3.5.8.De verplichting om zich van dergelijke inbreken te onthouden, is voorts een materiële verplichting. Deze vormt immers een van de voorwaarden waaronder de aanspraak op de douane-registratie is verleend. Uit de verbinding van deze voorwaarde aan de aanspraak op de douane-registratie volgt klaarblijkelijk dat partijen het erover eens waren dat van RMSI in elk geval niet kan worden verlangd dat zij Grafix faciliteert om in China te produceren als Grafix met die producten vervolgens inbreuk maakt op de intellectuele eigendomsrechten van RMSI. Dat benadrukt het belang van RMSI dat Grafix die verplichting onverkort nakomt zodat RMSI daarop kan vertrouwen.
Een inbreuk op de auteursrechten van RMSI, die bovendien betrekking had op vijf producten, kan om dezelfde redenen niet als gering worden gekwalificeerd.
Daarmee faalt grief 3.
3.5.9.Uit wat is overwogen in rov. 3.5.8, volgt ook dat – anders dan Grafix betoogt – een redelijke uitleg van VSO I voorshands niet zonder meer met zich brengt dat RMS c.s. de douane-registratie in stand moeten houden. VSO I bevat geen uitdrukkelijke verplichting daartoe. Zonder nadere toelichting, die ontbreekt, valt voorshands niet in te zien waarom RMS c.s. niettemin op grond van VSO I onvoorwaardelijk gehouden zou zijn de douane-registratie te verzorgen en in stand te houden, en dus zonder tegenprestatie die strekt tot het respecteren door Grafix van de intellectuele eigendomsrechten van RMS c.s., zoals in VSO II is bepaald. Om dezelfde redenen is het niet-handhaven van de douane-registratie door RMS c.s. – uitgaande van rechtmatige beëindiging van VSO II – zonder meer niet onrechtmatig, zoals Grafix stelt.

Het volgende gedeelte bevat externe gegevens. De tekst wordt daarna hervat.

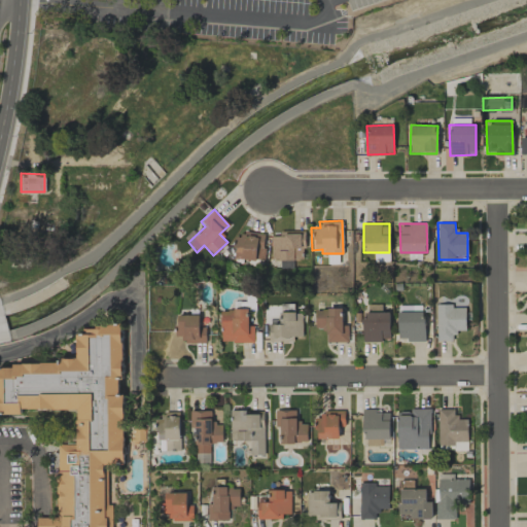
[(261,261),(266,235),(238,231),(234,257),(261,261)]
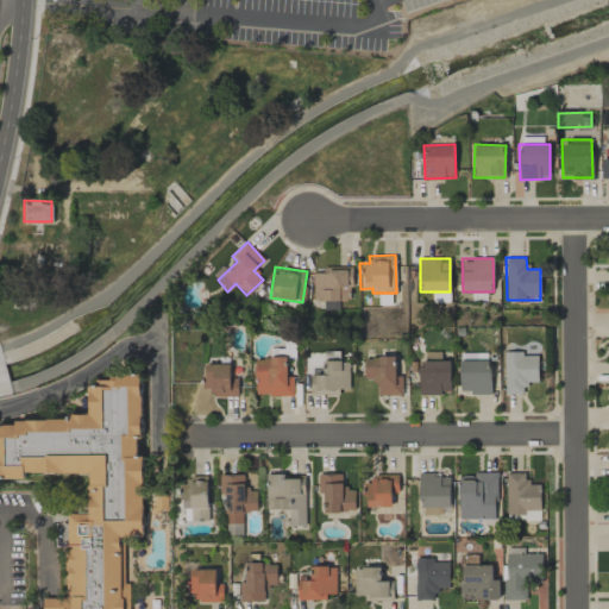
[(312,272),(312,300),(351,300),(351,267),(322,267),(322,272),(312,272)]
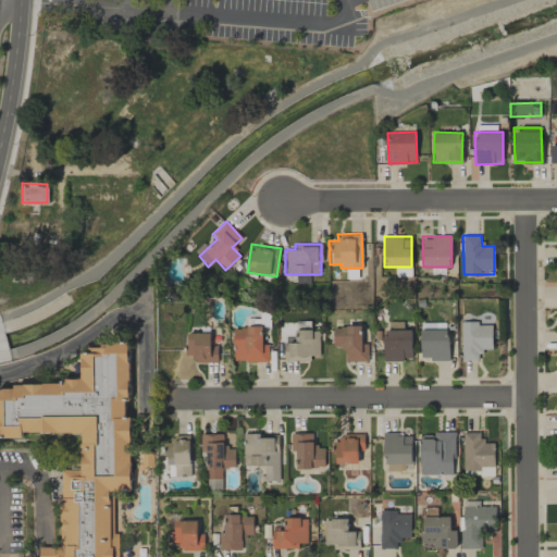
[(492,348),(492,325),(478,325),(479,321),(461,321),(460,360),(481,360),(481,348),(492,348)]
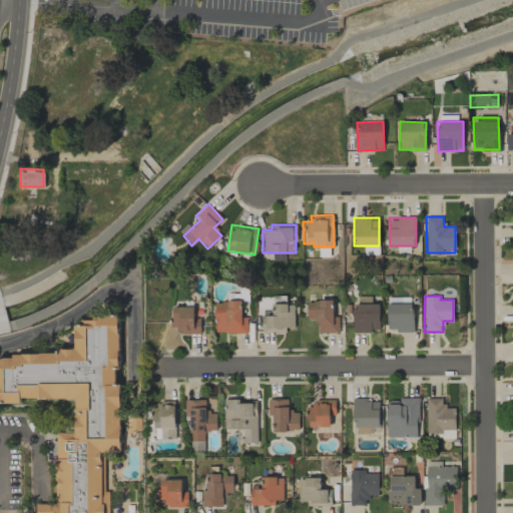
[(319,333),(339,333),(339,316),(334,316),(334,300),(307,301),(308,320),(319,320),(319,333)]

3.6.1.Grafix stelt dat het haar, ook zonder douane-registratie, volgens Chinees recht is toegestaan om producten in China te produceren onder het merk GRAFIX en deze vervolgens te exporteren naar Europa waar Grafix houder is van het merk GRAFIX. Dat wordt bevestigd door de opinie die zij heeft overgelegd (productie 36). Grafix stelt dat zij zonder douane-registratie niettemin het risico loopt dat de Chinese douane goederen van Grafix, die rechtmatig in China onder het merk GRAFIX geproduceerd worden, tegenhoudt op verdenking van inbreuk en voor onderzoek. De douane zal tegengehouden producten uiteindelijk (moeten) laten doorgaan maar het kwaad, in de vorm van vertragings- en reputatieschade, is dan al geschied, aldus Grafix.
3.6.2.Naar het oordeel van het hof weegt het belang van Grafix bij instandhouding van de douane-registratie in afwachting van een oordeel in een bodemprocedure over de verplichting van RMS c.s. daartoe, niet op tegen het belang van RMS c.s. bij het beëindigen daarvan.

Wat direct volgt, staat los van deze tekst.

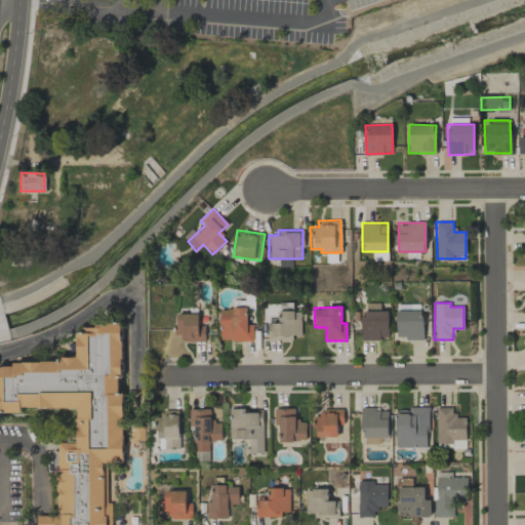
[(247,308),(220,308),(220,340),(253,340),(253,324),(247,324),(247,308)]
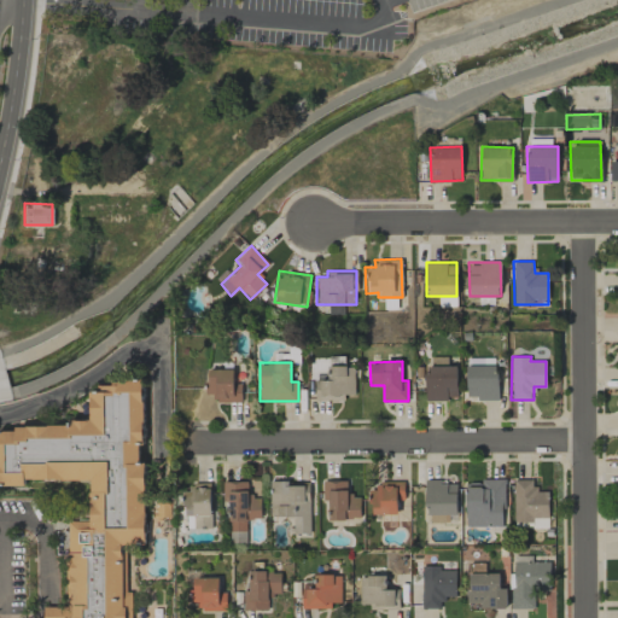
[(426,400),(458,398),(458,365),(426,366),(426,400)]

Volgens de eigen stellingen van Grafix is het haar toegestaan om goederen in China onder het merk GRAFIX te produceren voor export naar Europa. Daarvoor heeft zij de douane-registratie dus niet nodig. Bij gebreke van concrete aanwijzingen van het tegendeel moet er voorshands van worden uitgegaan dat de Chinese autoriteiten handelen conform de rechtsregels die het Grafix toestaan aldus te produceren en exporteren. Het is aannemelijk dat het risico van oponthoud door inspectie en onderzoek door de Chinese douane groter is wanneer Grafix niet meer beschikt over de douane-registratie. Uit de door Grafix overgelegde communicatie aan de partijen die voor haar produceren volgt echter dat Grafix het risico van een douane-interventie inschat als klein, en dat Grafix verwacht bij een eventuele interventie snel weer over de goederen te kunnen beschikken:
“In other words best way is to follow the whole proces as usual and if the customs do ask more information or need a further reply please contact (…) (our lawyer) immediately and he will try to solve a possible issue which we can easily proof we are the one and only owner of the brandname "GRAFIX" in the EU and RMS UK is the only brandholder outside the EU”en
“Biggest chance is the customs will not hold the goods / export. Just to be clear if there is a problem we will solve this very fast”(productie 37).
Grafix betoogt dat de voor haar producerende partijen in China niettemin vrezen voor interventie door de Chinese douane waarbij deze partijen ook zelf te maken kunnen krijgen met douanemaatregelen. Het is echter niet duidelijk op welke wijze een eventuele interventie door de Chinese douane negatieve effecten kan hebben op de positie van Grafix of de voor haar producerende partijen nadat uit die interventie eenmaal is gebleken dat sprake is van rechtmatige productie en export. Uitgaande van de rechtmatigheid van die productie en export, en van de mogelijkheid voor Grafix om jegens haar producenten in te staan voor eventuele nadelige financiële gevolgen van de interventie, is evenmin duidelijk waarom deze partijen goede gronden hebben om jegens Grafix te weigeren om te produceren/leveren, zoals Grafix stelt.
Het enige nadeel dat in geval van een douane-interventie resteert, is financiële schade als gevolg van vertraging. Het is niet gebleken dat Grafix dergelijke schade niet zal kunnen dragen.
3.6.3.Gelet op het voorgaande is het hof van oordeel dat niet aannemelijk is dat de vordering van Grafix in een bodemprocedure een zodanige kans van slagen heeft dat het, mede gelet op de belangen van partijen over en weer zoals hiervoor overwogen, gerechtvaardigd is op de toewijzing daarvan vooruit te lopen door het treffen van een voorziening zoals gevorderd. Daarmee faalt grief 4.
Conclusie en proceskosten
3.7.1.Uit het voorgaande volgt dat de grieven 1 t/m 4 falen althans niet tot vernietiging van het bestreden vonnis kunnen leiden. Hetzelfde geldt daarom voor grief 5. De in hoger beroep gewijzigde vorderingen van Grafix zijn niet toewijsbaar. Het bestreden vonnis zal daarom worden bekrachtigd.
3.7.2.Grafix zal worden veroordeeld in de proceskosten van het hoger beroep. De vorderingen van Grafix hebben betrekking op nakoming van een vaststellingsovereenkomst, en niet op de handhaving van intellectuele eigendomsrechten, in de zin van artikel 1019 Rv. Grafix zal dus worden veroordeeld in de proceskosten conform de gewone liquidatietarieven. Deze kosten worden aan de zijde van RMS c.s. begroot op:
– griffierecht € 783,-
– salaris advocaat (2 punten x tarief II € 1.183,-)
€ 2.366,-
totaal € 3.149,-.
3.7.3.De gevorderde wettelijke rente over de proceskosten zal worden toegewezen op de wijze als in het dictum bepaald.